1911 Encyclopædia Britannica/Formalin
|←Form||1911 Encyclopædia Britannica, Volume 10
|See also Formalin on Wikipedia; and our 1911 Encyclopædia Britannica disclaimer.|
FORMALIN, or Formaldehyde, CH2O or H•CHO, the first member of the series of saturated aliphatic aldehydes. It is most readily prepared by passing the vapour of methyl alcohol, mixed with air, over heated copper or platinum. In order to collect the formaldehyde, the vapour is condensed and absorbed, either in water or alcohol. It may also be obtained, although only in small quantities, by the distillation of calcium formate. At ordinary temperatures formaldehyde is a gas possessing a pungent smell; it is a strong antiseptic and disinfectant, a 40% solution of the aldehyde in water or methyl alcohol, sold as formalin, being employed as a deodorant, fungicide and preservative. It is not possible to obtain the aldehyde in a pure condition, since it readily polymerizes. It is a strong reducing agent; it combines with ammonia to form hexamethylene tetramine, (CH2)6N4, and easily "condenses" in the presence of many bases to produce compounds which apparently belong to the sugars (q.v.). It renders glue or gelatin insoluble in water, and is used in the coal-tar colour industry in the manufacture of para-rosaniline, pyronines and rosamines. Several polymers have been described. Para-formaldehyde, or trioxymethylene, obtained by concentrating solutions of formaldehyde in vacuo, is a white crystalline solid, which sublimes at about 100° C. and melts at a somewhat higher temperature, changing back into the original form.
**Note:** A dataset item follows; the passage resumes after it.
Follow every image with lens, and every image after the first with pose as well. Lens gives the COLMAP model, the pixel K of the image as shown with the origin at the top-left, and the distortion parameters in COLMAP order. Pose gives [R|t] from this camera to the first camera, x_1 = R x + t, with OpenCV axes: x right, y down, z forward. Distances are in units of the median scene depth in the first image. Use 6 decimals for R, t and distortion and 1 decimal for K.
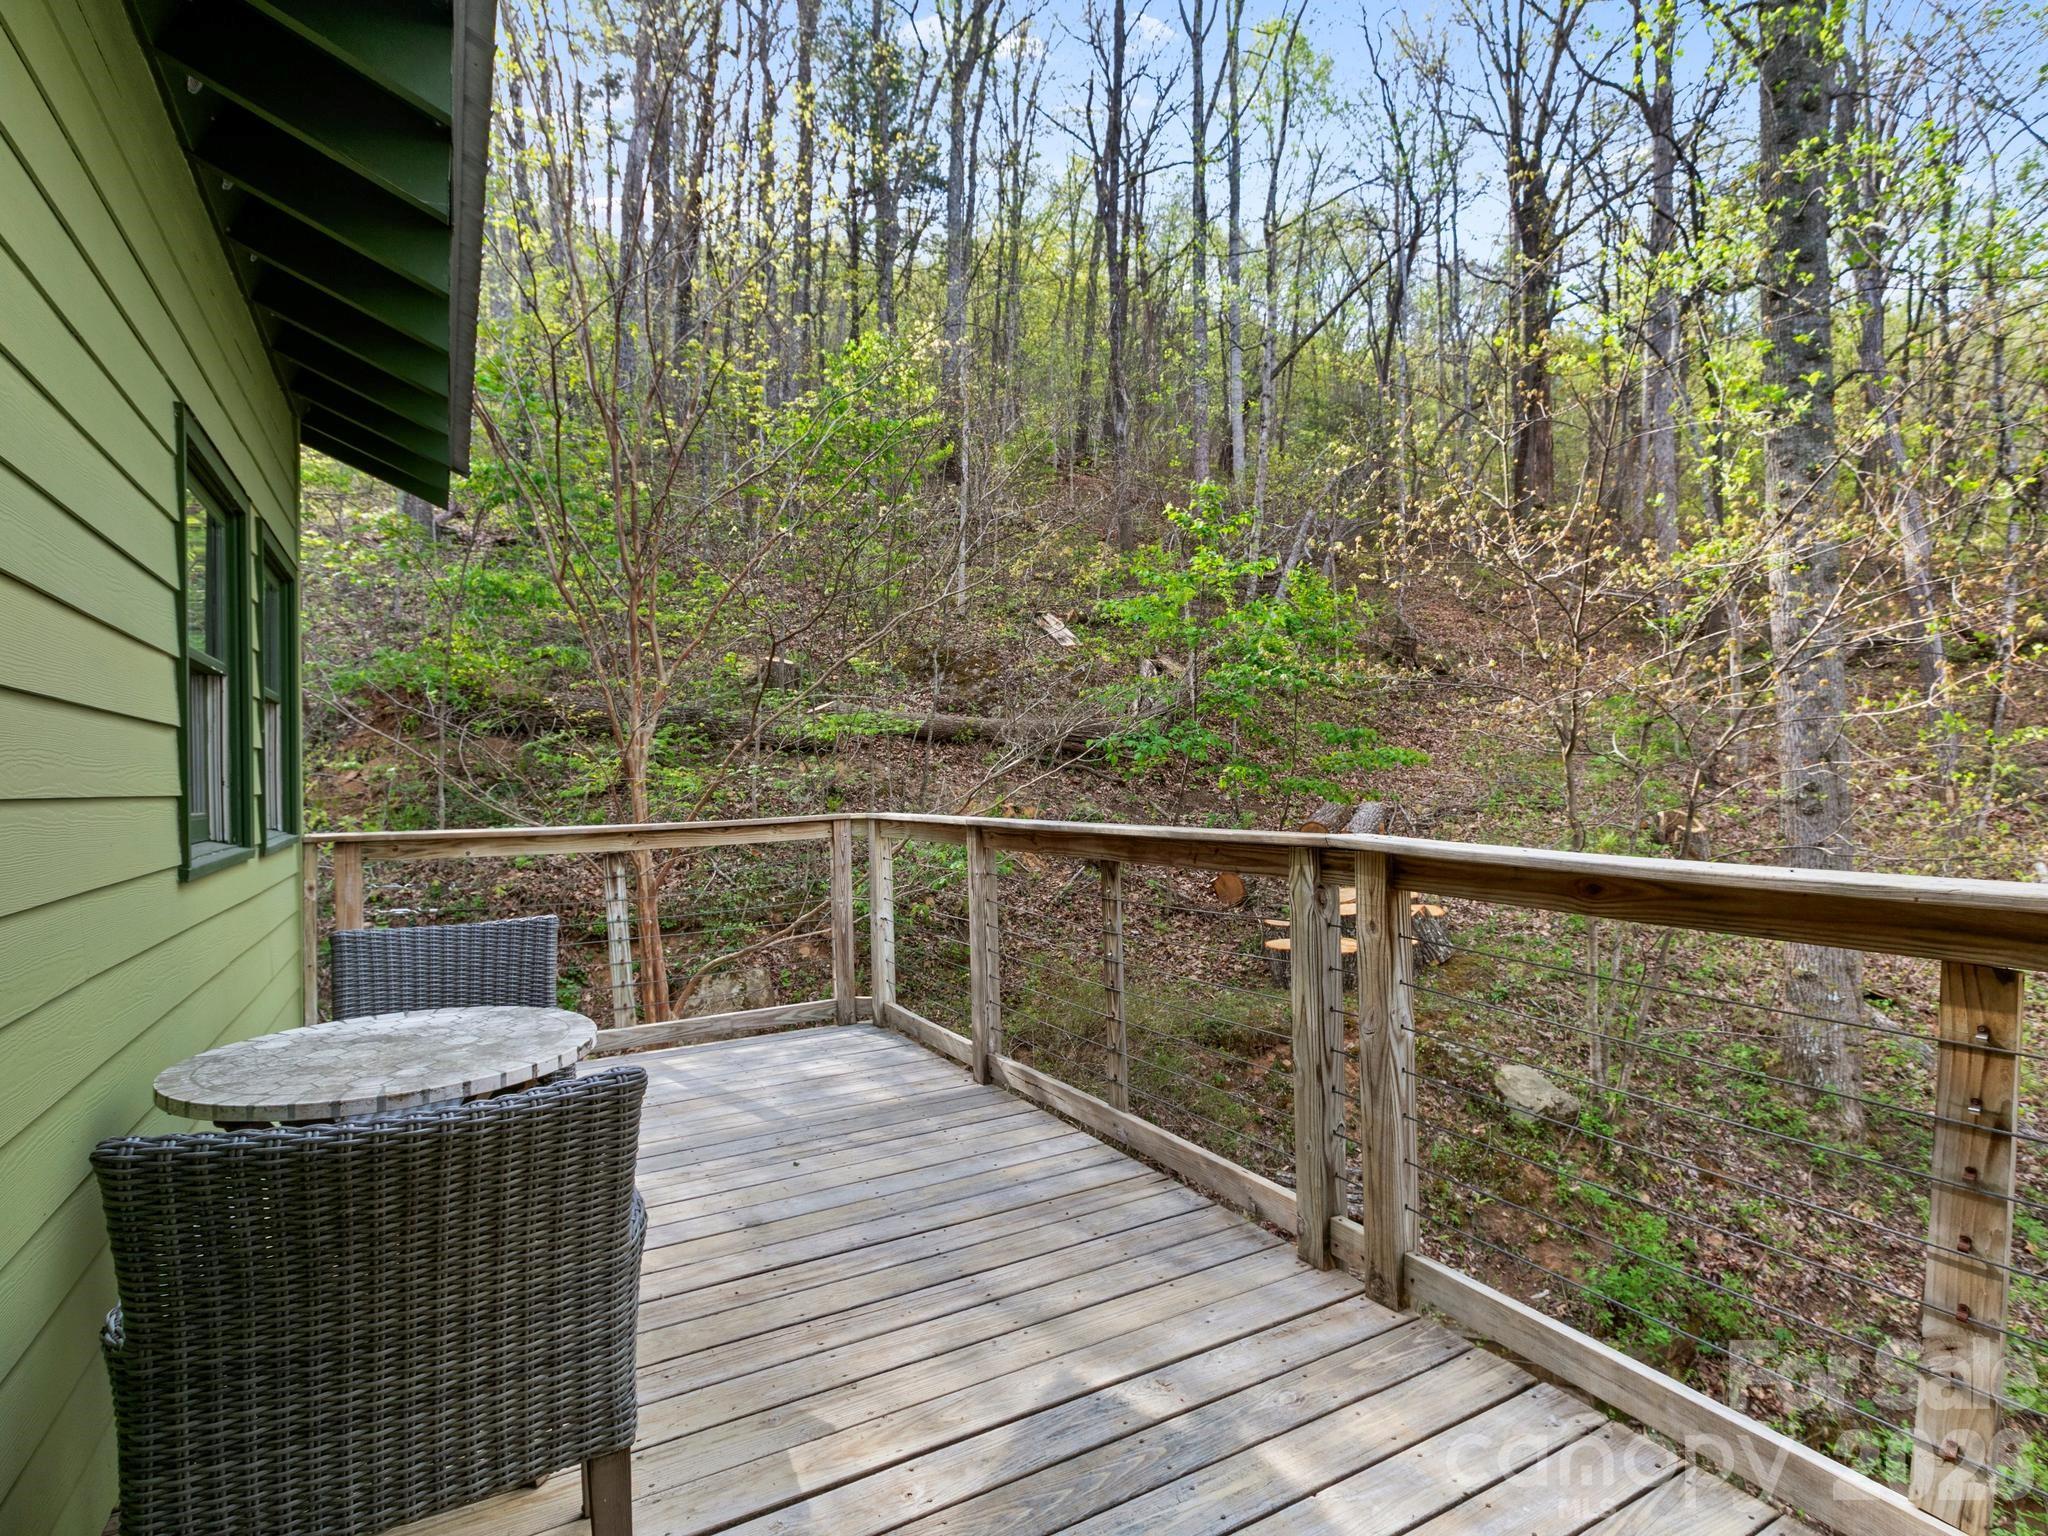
lens RADIAL K [[1032.5, 0, 1033.9], [0, 1032.5, 764.2], [0, 0, 1]] dist [-0.003832, 0.000717]
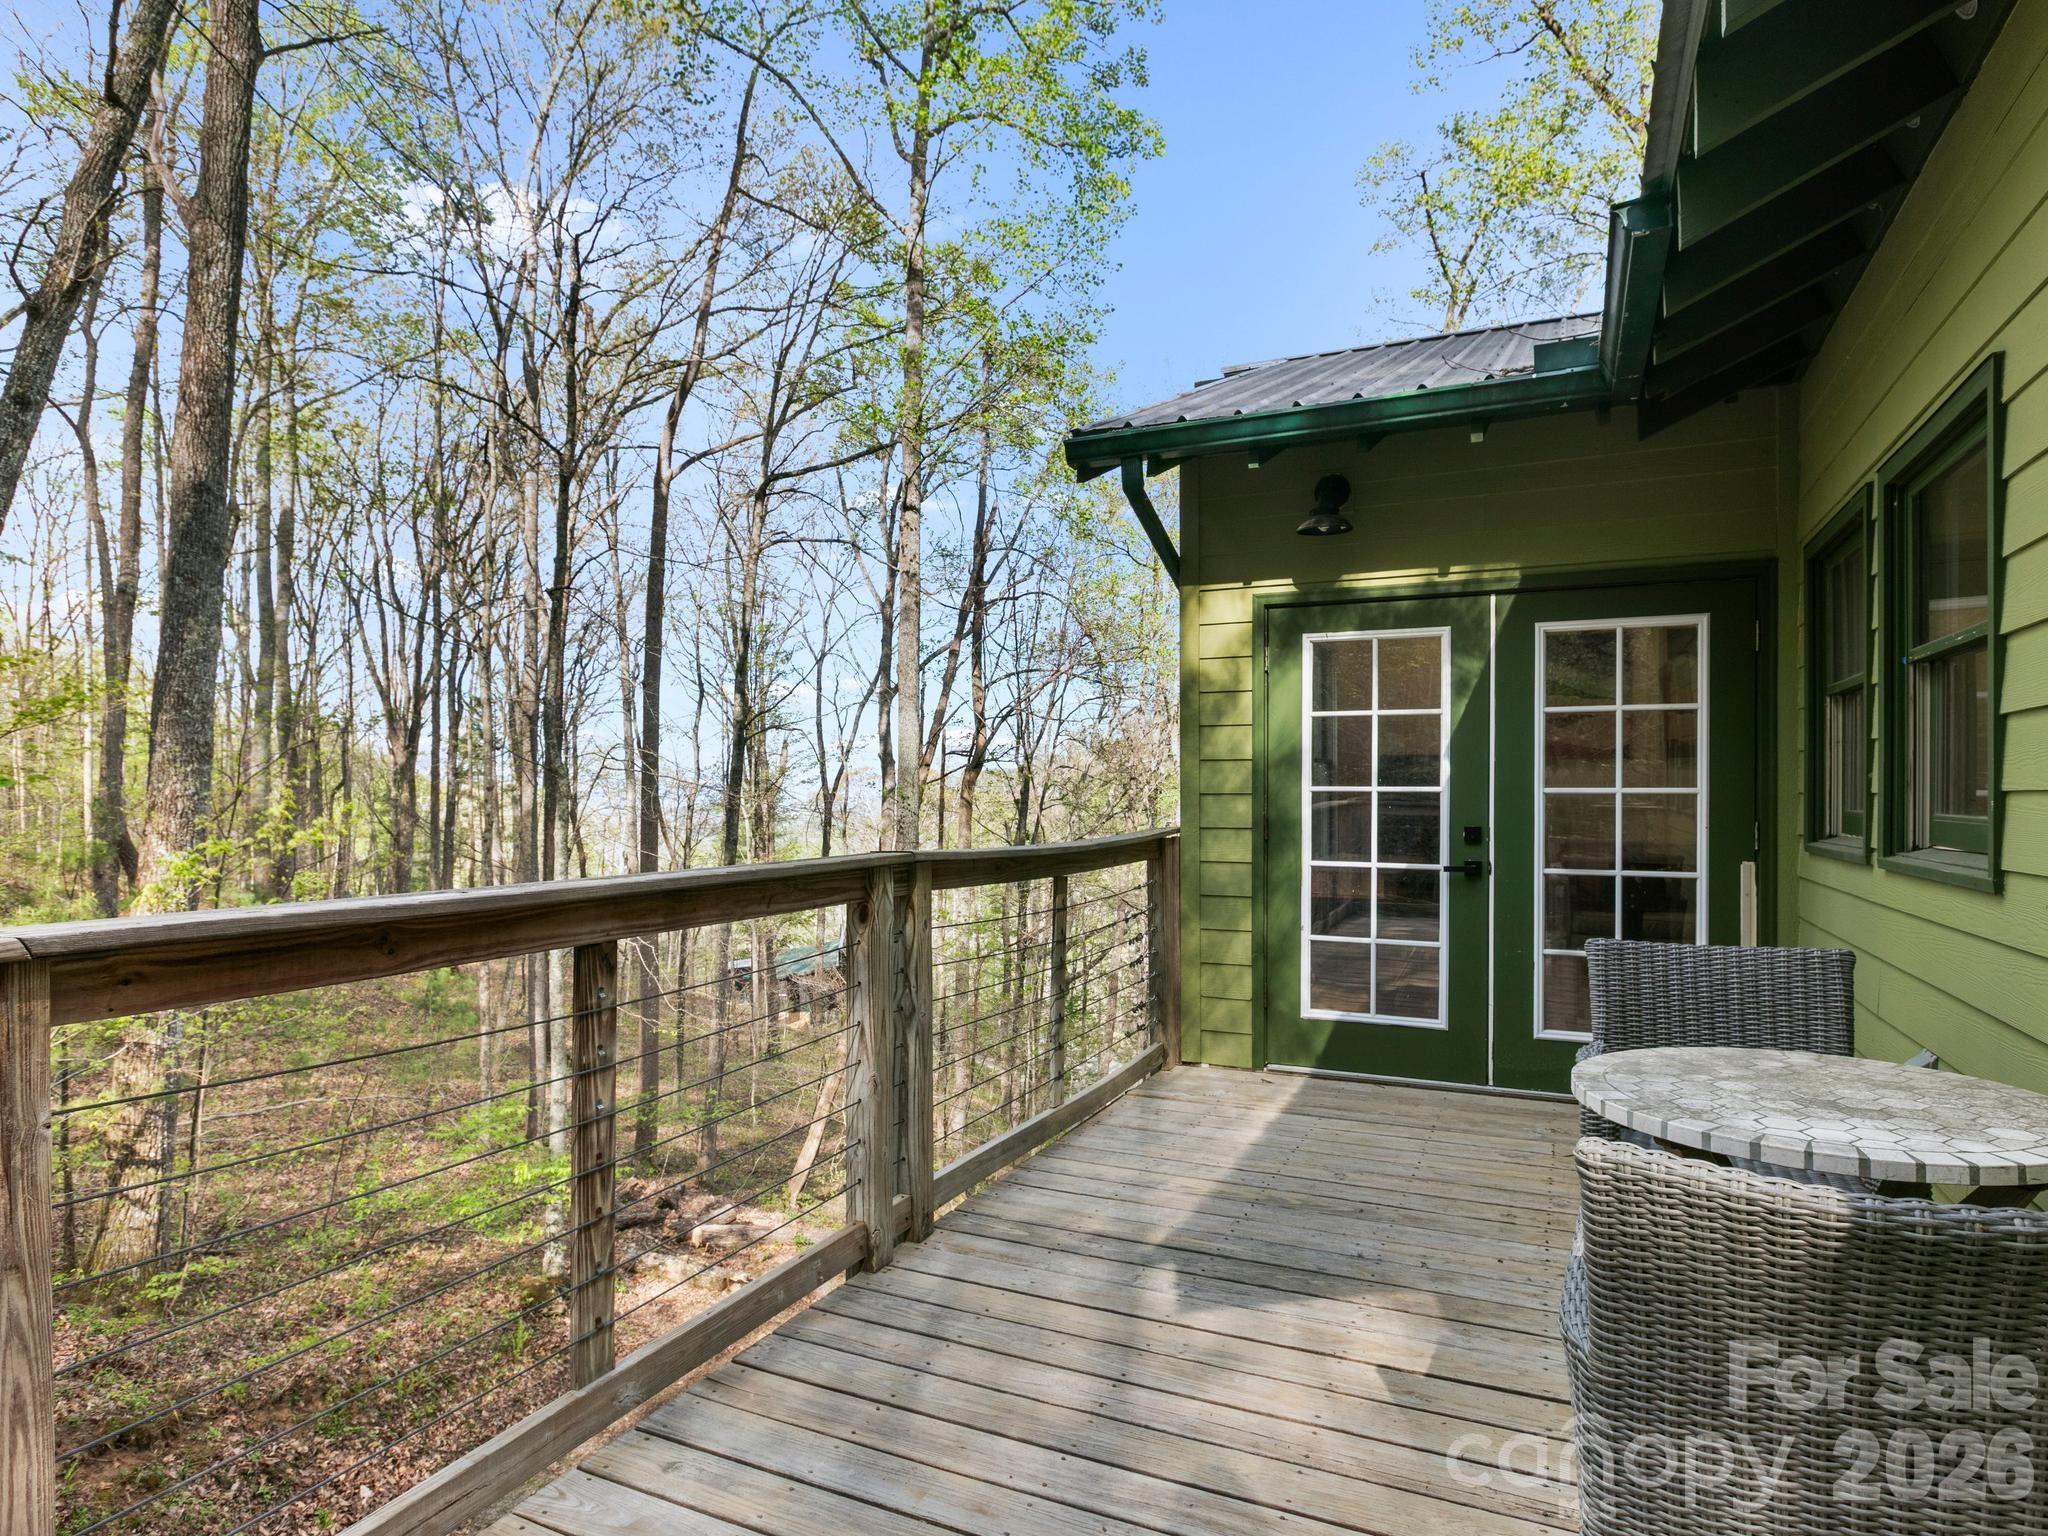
lens RADIAL K [[1179.2, 0, 1024.9], [0, 1179.2, 771.4], [0, 0, 1]] dist [0.007968, 0.001969]
pose [[-0.583189, 0.029399, 0.811804, -0.880757], [0.003364, 0.999424, -0.033777, 0.021137], [-0.812329, -0.016968, -0.582952, 1.745794]]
It is insoluble in cold water, alcohol and ether. A diformaldehyde is supposed to separate as white flakes when the vapour is passed into chloroform (Körber, Pharm. Zeit., 1904, xlix. p. 609); F. Auerbach and H. Barschall (Chem. Zentr., 1907, ii. p. 1734) obtained three polymers by acting with concentrated sulphuric acid on solutions of formaldehyde, and a fourth by heating one of the forms so obtained. The strength of solutions of formaldehyde may be ascertained by the addition of excess of standard ammonia to the aldehyde solution (hexamethylene tetramine being formed), the excess of ammonia being then estimated by titration with standard acid. On the formation of formaldehyde by the oxidation of methane at high temperatures, see W. A. Bone (Journ. Chem. Soc., 1902, 81, p. 535; 1903, 83, p. 1074). Formaldehyde also appears to be a reduction product of carbon dioxide (see Annual Reports of the Chemical Society).